__Supplied passage__.
We can now return to Isaiah 40:8 and Matthew 24:35 with deeper understanding. God’s Word eternally stands and does not perish—that is, it is imperishable because it is not part of those things that were created, that are temporal, and that have a beginning and an end. The Word of the Lord created; it is not a frail creature. It does not share the creature’s disappointing destiny of decay. It comes forth from the one who is eternal and, therefore, it is eternally steady. Also, as uncreated, God’s Word does not share other creaturely attributes, such as fallibility or capacity for error. Unlike human beings, who are constantly in flux, repeatedly wavering between accuracy and inaccuracy, and once born, already dwindling, God’s Word is not untrustworthy or transitory.

__Requirements__.
a) Summarize the passage on God's Word in two sentences.
b) Please answer these questions on the passage on God's Word:
(i) Which two Bible verses does it return to?
(ii) What is the creature's disappointing destiny that God's Word does not share?
(iii) Between what do human beings repeatedly waver?

__Source records__.
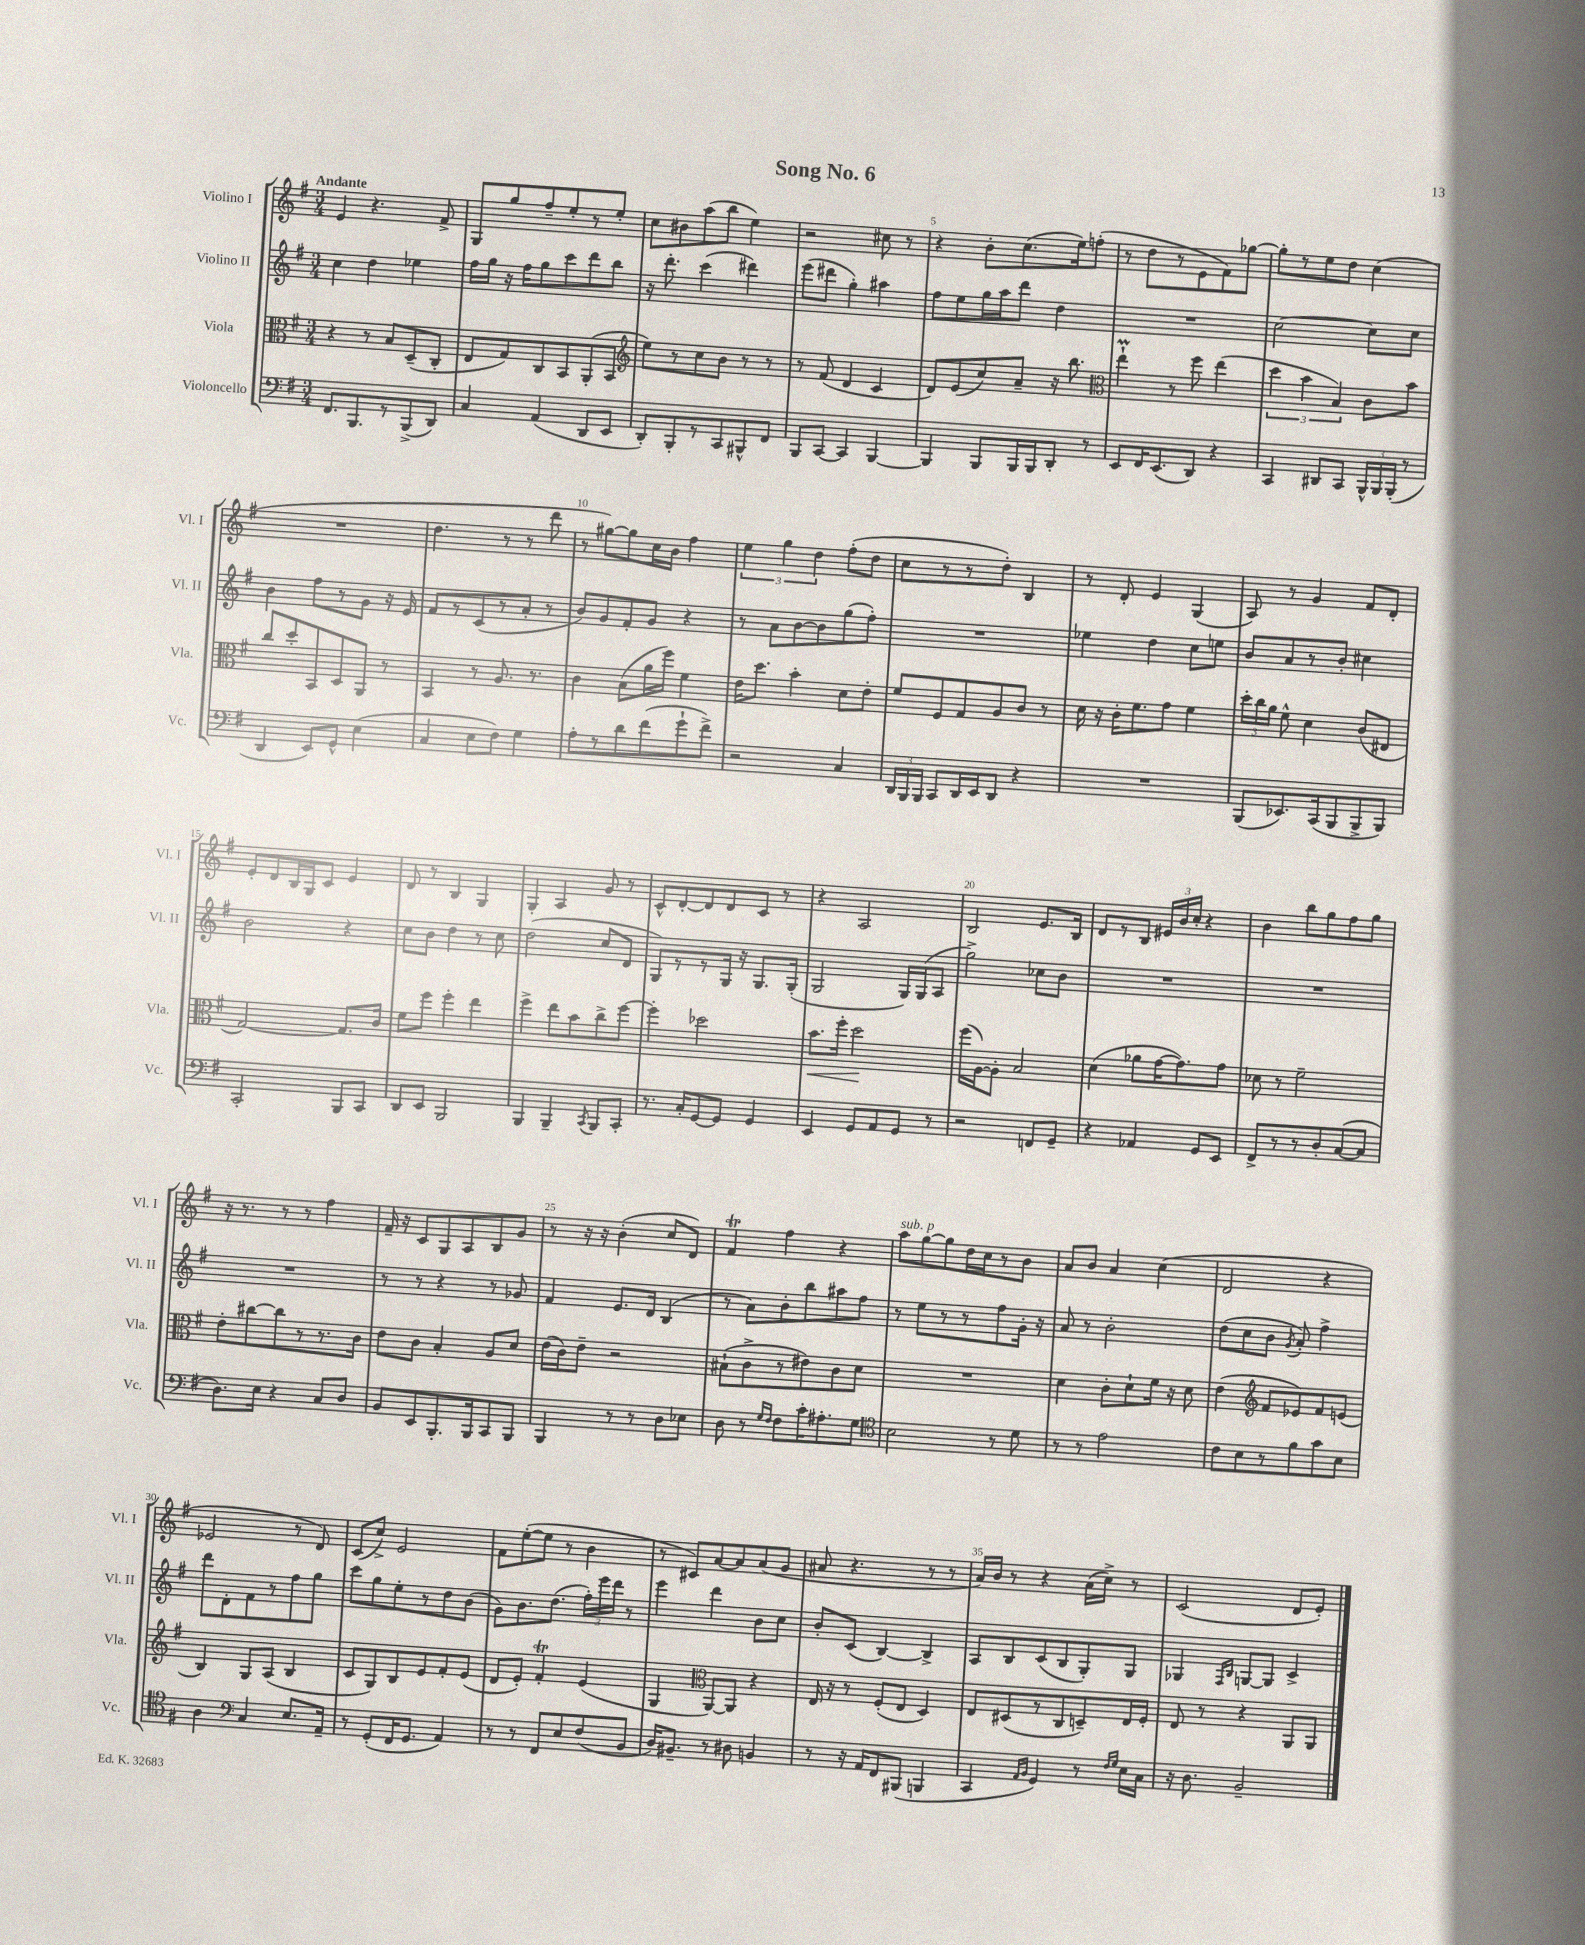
\header { title = "Song No. 6" }
<<
\new StaffGroup <<
\new Staff = "s0" \with { instrumentName = "Violino I" shortInstrumentName = "Vl. I" } {
    \clef treble \key g \major \numericTimeSignature \time 3/4 \tempo "Andante"
    \autoBeamOff e'4 r4. fis'8-> |
    g8[ g''8 fis''8-- e''8-. r8 e''8]-. |
    c''8[ bis'8 a''8( b''8] e''4) |
    r2 cis''8 r8 |
    r4 b'8[-. c''8.( e''16) f''8]-.( |
    r8 d''8[ r8 e'8 fis'8) ges''8]~ |
    ges''8[-. r8 e''8 d''8] c''4( |
    R2. |
    d''4. r8 r8 d'''8 |
    r8 gis''8[~) gis''8 c''16 b'16] fis''4 |
    \tuplet 3/2 { e''4 g''4 d''4 } fis''8[-.( d''8] |
    c''8[ r8 r8 d''8]-.) b4 |
    r8 d'8-. e'4 g4( |
    a8) r8 g'4 fis'8[ d'8]-. |
    e'8[-. d'8 b16 g16 c'8] e'4 |
    d'8 r8 b4 g4 |
    g4-. a4 g'8 r8 |
    c'8[-^ d'8~-. d'8 d'8 c'8] r8 |
    r4 a2 |
    b2 e'8.[ b16] |
    d'8[ r8 b8] \tuplet 3/2 { eis'16[ b'16 c''16]-. } r4 |
    b'4 b''8[ g''8 fis''8 g''8] |
    r16 r8. r8 r8 fis''4 |
    fis'16-- r16 c'8[ g8 a8 b8 g'8] |
    r8 r16 r16 b'4-.( c''8[ d'8]) |
    fis'4\trill fis''4 r4 |
    a''8[^\markup { \italic "sub. p" } g''8~ g''8 d''16 c''16 r8 b'8] |
    a'8[ b'8] a'4 c''4( |
    d'2 r4 |
    ees'2 r8 d'8) |
    c'8[( c''8]->) e'2 |
    fis'8[ e''8~-.( e''8] r8 b'4 |
    r8 cis'8[) a'8~ a'8 a'8( g'8] |
    ais'8 r4. r8 r8 |
    a'16[) b'16] r8 r4 a'16[( c''16]->) r8 |
    c'2( d'8[ e'8]-.) \bar "|." |
}
\new Staff = "s1" \with { instrumentName = "Violino II" shortInstrumentName = "Vl. II" } {
    \clef treble \key g \major \numericTimeSignature \time 3/4
    \autoBeamOff c''4 d''4 ees''4 |
    fis''16[ g''16] r16 fis''16[ g''8 c'''8 d'''8 b''8] |
    r16 d'''8.-. c'''4( dis'''4) |
    e'''8[( dis'''8] g''4-.) ais''4 |
    fis''8[ e''8 g''16 a''16 d'''8] d''4 |
    R2. |
    c''2~ c''8[ c''8] |
    b'4 fis''8[ r8 g'8] r16 e'16 |
    fis'8[ r8 c'8( r8 a'8]-. r8 |
    b'8[) g'8 fis'8-. g'8] r4 |
    r8 a'8[ b'8~ b'8 g''8( fis''8]-.) |
    R2. |
    ees''4 d''4 c''8[ e''8] |
    b'8[ a'8 r8 b'8]-. cis''4 |
    b'2 r4 |
    c''8[ b'8] d''4 r8 c''8 |
    d''2( c''8[ d'8] |
    g8[) r8 r8 g16] r16 g8.[ g16]-.( |
    g2 g16[) g16( a8] |
    g''2->) ces''8[ b'8] |
    R2. |
    R2. |
    R2. |
    r8 r8 r4 r8 ges'8 |
    fis'4 e'8.[ d'16] b4( |
    r8 a'8[) b'8-. b''8 ais''8 fis''8] |
    r8 e''8[ r8 r8 fis''8 g'16]-. r16 |
    a'8 r8 b'2-. |
    d''8[( c''8 b'8] \acciaccatura { g'8 } a'8-.) fis''4-> |
    d'''8[ d'8-. fis'8 r8 fis''8 g''8] |
    c'''8[ g''8 e''8-. r8 d''8 b'8]( |
    g'8[) b'8. d''8.]( \tuplet 3/2 { fis''16[-.) e'''16 d'''16] } r8 |
    e'''4 d'''4 b'8[ c''8] |
    b'8[-. c'8]( b4~) b4-> |
    a8[ b8 c'8( b8 g8-.) g8] |
    ges4 \grace { fis16[ b16] } g8[~ g8] c'4-> \bar "|." |
}
\new Staff = "s2" \with { instrumentName = "Viola" shortInstrumentName = "Vla." } {
    \clef alto \key g \major \numericTimeSignature \time 3/4
    \autoBeamOff r4 r8 b8[ d8--( c8]-. |
    e8[ g8) c8 b,8 a,8-.( b,8] |
    \clef treble e''8[) r8 c''8 b'8] r8 r8 |
    r8 fis'8( d'4 c'4 |
    d'8[) e'8( c''8) a'8]-- r16 b''8. |
    \clef alto e''4-!\prall r8 fis''8 e''4( |
    \tuplet 3/2 { d''4 b'4 b4) } c'8[ b'8] |
    c''8[ d''8-. b,8 d8 a,8] r8 |
    b,4 r8 a8. r8. |
    c'4 b8[( a'16 fis''16]) fis'4 |
    e'16[ d''8.] b'4-. d'8[ e'8]-. |
    fis'8[ fis8 g8 a8 c'8] r8 |
    d'16 r16 c'16[-. fis'8. g'8] fis'4 |
    \tuplet 3/2 { d''16[-. c''16 a'16] } fis'8-^ d'4 c'8[( eis8] |
    g2~) g8.[ c'16] |
    fis'8[ fis''8] fis''4-. e''4 |
    fis''4-> e''8[ b'8 c''8-> fis''8]~ |
    fis''4-. des''2 |
    b'8.[\< fis''16]-. d''2\! |
    fis''16[( a16~) a8]-. b2 |
    d'4( aes'8[ g'16~ g'8.) g'8] |
    des'8 r8 fis'2-- |
    e'8[-. cis''8~ cis''8 r8 r8. c'16] |
    e'8[ c'8] b4-. a8[ d'8] |
    e'16[( c'16) e'8]-- r2 |
    bis8[-!( c'8-> r8 eis'8) c'8 d'8] |
    R2. |
    d'4 c'8[-. d'8-! fis'16] r16 d'8 |
    e'4( \clef treble fis'8[ ees'8) fis'8 e'8]( |
    b4) g8[ a8]( b4 |
    c'8[ g8) b8 e'8 fis'8-. e'8]( |
    d'8[ e'8]-.) fis'4-.\trill e'4( |
    g4 \clef alto a,8[~) a,8] r4 |
    e16 r16 r8 fis8[-.( e8] d4) |
    e8[ dis8( r8 c8 d8--) e16 fis16]-. |
    e8 r8 r4 a,8[ a,8] \bar "|." |
}
\new Staff = "s3" \with { instrumentName = "Violoncello" shortInstrumentName = "Vc." } {
    \clef bass \key g \major \numericTimeSignature \time 3/4
    \autoBeamOff fis,8.[ b,,8. r8 b,,8->( d,8]) |
    c4 a,4( d,8[ e,8] |
    d,8[-.) b,,8-. r8 c,8 bis,,8-^ fis,8] |
    b,,8[ c,8]~ c,4 b,,4~ |
    b,,4 b,,8[ b,,16 b,,16 d,8]-. r8 |
    e,8[ fis,16 e,8.( d,8]) r4 |
    c,4 dis,8[ c,8] \tuplet 3/2 { b,,16[-^ b,,16 b,,16]-.( } r8 |
    d,4 e,8[) g,8]-^ e4( |
    c4 e8[ fis8]) g4 |
    a8[-. r8 d'8 fis'8( g'8-! fis'8]->) |
    r2 c4 |
    \tuplet 3/2 { d,16[ b,,16 b,,16] } c,8[ d,16 e,16 d,8] r4 |
    R2. |
    b,,8[( ees,8.) c,16( b,,8 b,,8-> b,,8]) |
    c,2-. b,,8[ c,8] |
    d,8[ e,8] b,,2 |
    b,,4 b,,4-- \acciaccatura { c,8 } b,,8[ c,8]-. |
    r8. c16[-. g,8~ g,8] g,4 |
    e,4 g,8[ a,8 g,8] r8 |
    r2 f,8[ g,8]-- |
    r4 aes,4 g,8[ e,8] |
    fis,8[-> r8 r8 d8-. c8~( c8] |
    d8.[) e16] r4 c8[ d8] |
    b,8[ e,8 b,,8.-. b,,16 c,8 b,,8] |
    b,,4 r8 r8 d8[ ees8] |
    d8 r8 \grace { g16[ fis16] } fis8[ c'16-. ais8.-. g8] |
    \clef tenor b2 r8 d'8 |
    r8 r8 e'2 |
    c'8[ b8 r8 fis'8 g'8 b8] |
    a4 \clef bass c4 e8.[ a,16]-- |
    r8 g,8[-.( fis,16 g,8.] a,4) |
    r8 r8 fis,8[ e8 fis8( b,8] |
    d16[) bis,8.]-- r8 dis8 b,4 |
    r8 r16 a,16[ fis,8 bis,,8]( b,,4 |
    c,4 \grace { a,16[ b,16] } g,4) r8 \grace { fis16[ g16] } e16[ c16] |
    r16 d8. b,2-- \bar "|." |
}
>>
>>
\layout { \context { \Score \override BarNumber.break-visibility = ##(#f #t #t) barNumberVisibility = #(every-nth-bar-number-visible 5) } }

__Outputs in order__.
a) The passage returns to Isaiah 40:8 and Matthew 24:35 to hold that God's Word stands eternally and does not perish, since it is uncreated and comes forth from the one who is eternal. Being uncreated, it also lacks creaturely attributes such as fallibility and capacity for error, so unlike human beings, who constantly waver, it is neither untrustworthy nor transitory.

b)
(i) Isaiah 40:8 and Matthew 24:35
(ii) Decay
(iii) Accuracy and inaccuracy